I’m neither unhappy nor pissed off.

strawberrybubblegum · 20/05/2025 06:20

It can't be concern for the impact on your own children's education. After all, this whole derail where you all jumped in to deny that Oxbridge discriminate against private school students came about as we were discussing whether state sixth forms would be over-subscribed this year.

That would be a reasonable thing for the anti-private brigade to be concerned about. It will affect your children too, not only ours.

There were several informative, detailed posts of explanation for why this is a perfect storm for state sixth forms (natural transition point, private being less beneficial given 6th form focus on academics, better chance of getting preferred state sixth form and less disruptive cohort there, chance to save fees and avoid anti-private discrimination in Unis) and also why over-subscription may not be obvious yet.

But instead of engaging with the actual concern being posted about - whether September will be a shit-storm for state sixth forms - you all jumped in to be bitchy about private school kids. Again. Determined to say that changing sector at sixth form is about 'getting an advantage' rather than about avoiding evidenced discrimination, as well as all the other reasons.

All you care about is to deny the discrimination against private students, which is frankly a laughable position. All the numbers back me up - both the admissions numbers for kids who switch which I posted and also Cambridge's own analysis on outcomes.

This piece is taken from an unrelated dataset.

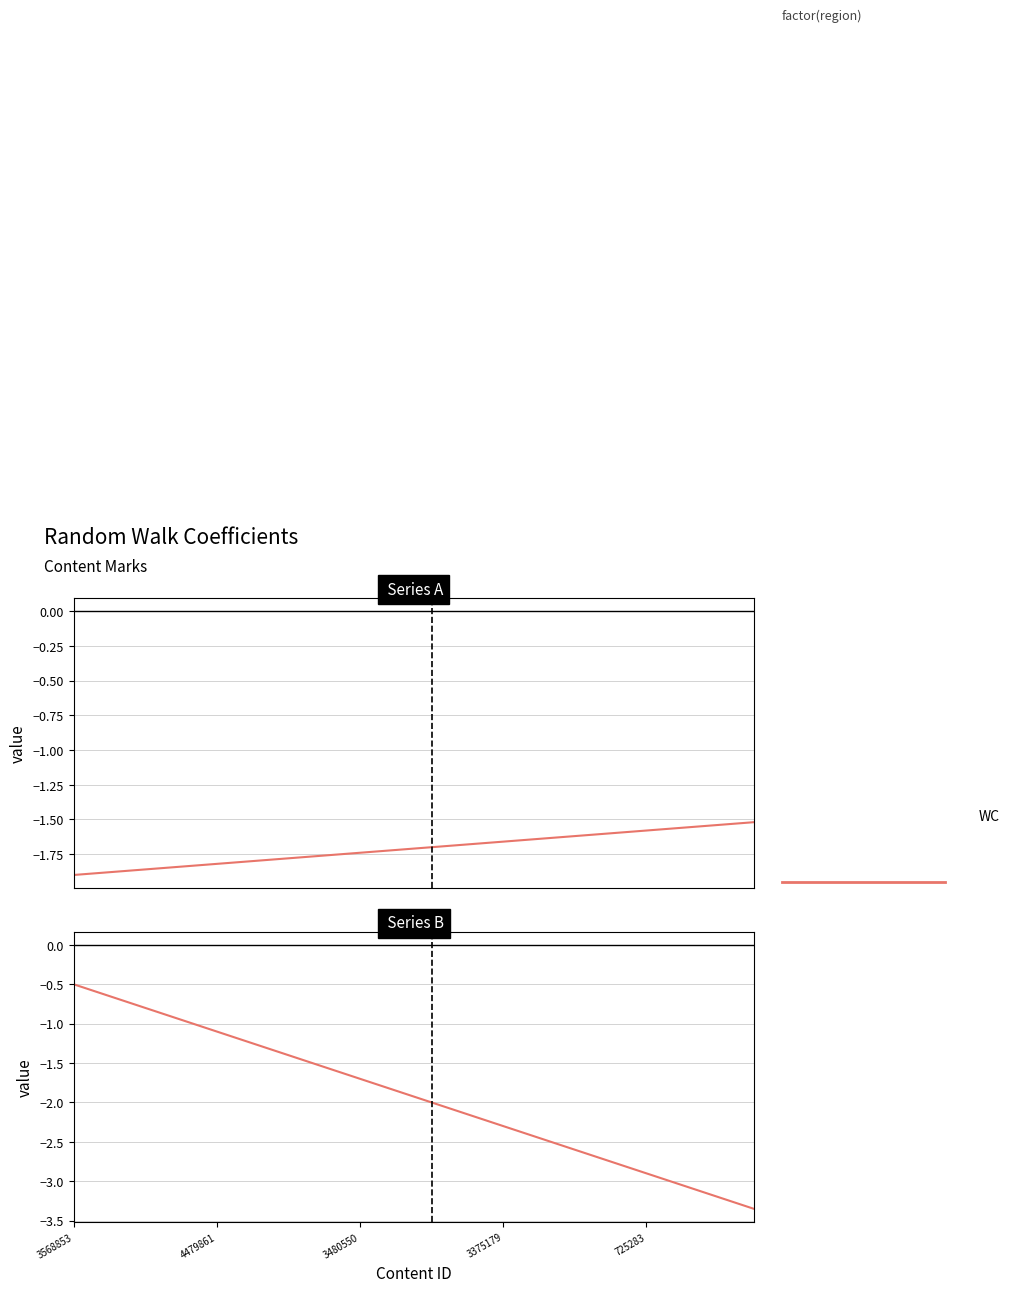

How many lines are shown in the chart?

1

I think @fairmindedmaiden is spot on. Spiteful and bigoted. You can't bear the idea of our kids getting an education that improves their lives. Even when it's at our own expense, whilst you take the £8k per year subsidy for yours, and spend all that money which we're spending on education on different advantages for your kids. You feel threatened in some way by our kids having anything yours don't. Fucking weird, to be honest.

Araminta1003 · 20/05/2025 06:21

It is a very Brexity policy, no obvious gains whatsoever, all downside. Totally irrationale. So those agreeing one should be able to ask why?

Araminta1003 · 20/05/2025 08:00

There are some people in our state primary school who are very anti private school, “out of principle”. Some of them got older kids into grammar schools, but not the younger ones this year. They may be finding that some of those who would have gone to private schools in previous years, may not be so thick after all. And the same will play out at Sixth Form all over the countries.
It is not great for those of us who have kids who wanted to change Sixth Form, it is added pressure for GCSEs. DD is in Year 11, wanted to aim for another Sixth Form due to their Maths/Science specialism, they are massively oversubscribed. She will be fine to stay at her school, but that means her place won’t go to another child which in a normal year would have been a high performing child at a local comprehensive. Play this out up and down the country. I am not looking forward to GCSE results day.

strawberrybubblegum · 20/05/2025 08:48

Sorry to hear that's a worry for your DD @Araminta1003 . I hope she does get the sixth form she wants.

I'm sadly quite sure that if state sixth form oversubscription does prove a problem, plenty will blame the private kids who chose to take up their state place this year. Not many will think to feel appreciation that the state kids in previous years had better options because we previously paid for private education ourselves instead of taking up the state places we were entitled to and paid for as well in taxes.